One of the more recent releases to the Netflix fodder, and yet another collaboration between Mark Wahlberg and Peter Berg. They may have previously made impactful films about heart-breaking disasters, military efforts and bombings, but Spenser Confidential takes things in another direction, towards comedy and action. In other unexpected turns, Winston Duke takes the role of Wahlberg’s right hand man, with Alan Arkin as back up and in even more strange choices, comedian Iliza Shlesinger as his crazy ex-girlfriend, although none quite as unusual as the Post Malone cameo.
There’s probably very few people that saw the trailer or heard about this film and expected something epic or an instant classic, it’s easy content, entertainment to be enjoyed and likely forgotten until you happen to scroll past it again. It’s best that you go in with that mindset otherwise, you’re going to be sorely disappointed, although it’s entirely possible that even if you go in with low expectations, you may still be disappointed.
The film has quite a strong television style to it, the story feels like something you might have found on CSI, the editing is lackluster at best, and the cinematography feels weak, which are its issues in a nutshell. The writing is cliched, they’re adding nothing new whatsoever and Shlesinger’s character is such a stereotype of the crazy ex, that it’s more fun for them to talk about her than it is to watch her because the chemistry between her and Wahlberg is non-existent, it’s awkward and a little strange, certainly far from any sparks. There’s also a lack of detail with its characters, of course there’s plenty of information about Wahlberg’s Spenser but little told of the much more interesting Hawk (Duke).

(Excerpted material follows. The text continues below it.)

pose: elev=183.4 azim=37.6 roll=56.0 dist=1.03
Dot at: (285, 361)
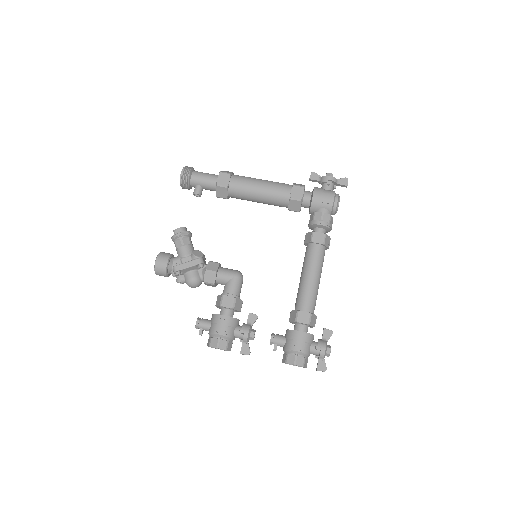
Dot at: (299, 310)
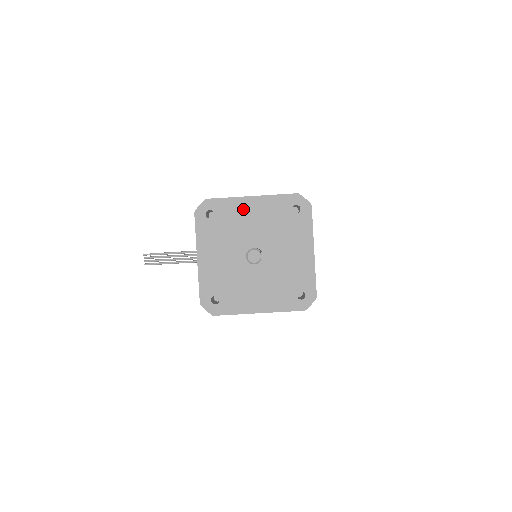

It’s hard to ignore that the quality of the film brings the words lazy and arrogant to mind, they’re not trying for anything different or anything impressive. Classic, time worn bad guy talk, lines that have been used in films so many times, they should be put to sleep. Wahlberg even feels less confident or tough in this role, as if he’s softening with age. The film’s issues even go so far to its poorly chosen soundtrack, the one song that does make sense as a choice, is used too briefly and too delayed to even make the meager, obvious joke it’s going for work.

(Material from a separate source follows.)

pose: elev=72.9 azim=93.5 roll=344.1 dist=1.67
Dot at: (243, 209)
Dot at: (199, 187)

Spenser Confidential is easy entertainment if you’re not looking for anything new. The set-up for a potential sequel is so disgustingly obvious, they should have just made it a TV series, Miami Vice comes to Boston, it would have fit in better with the style they chose. Berg’s directorial efforts have worked extremely well when he’s focused on real life people and there’s a lot more on the line, but with nothing to lose here, they just had money to burn and this one can be filed away with the Hancock and Battleship section of his filmography. In the end, it’s a watchable film and that’s the very basic of requirements it needs to meet, but if you’ve watched your fair share of cop or crime films, get ready to role your eyes at those clichés.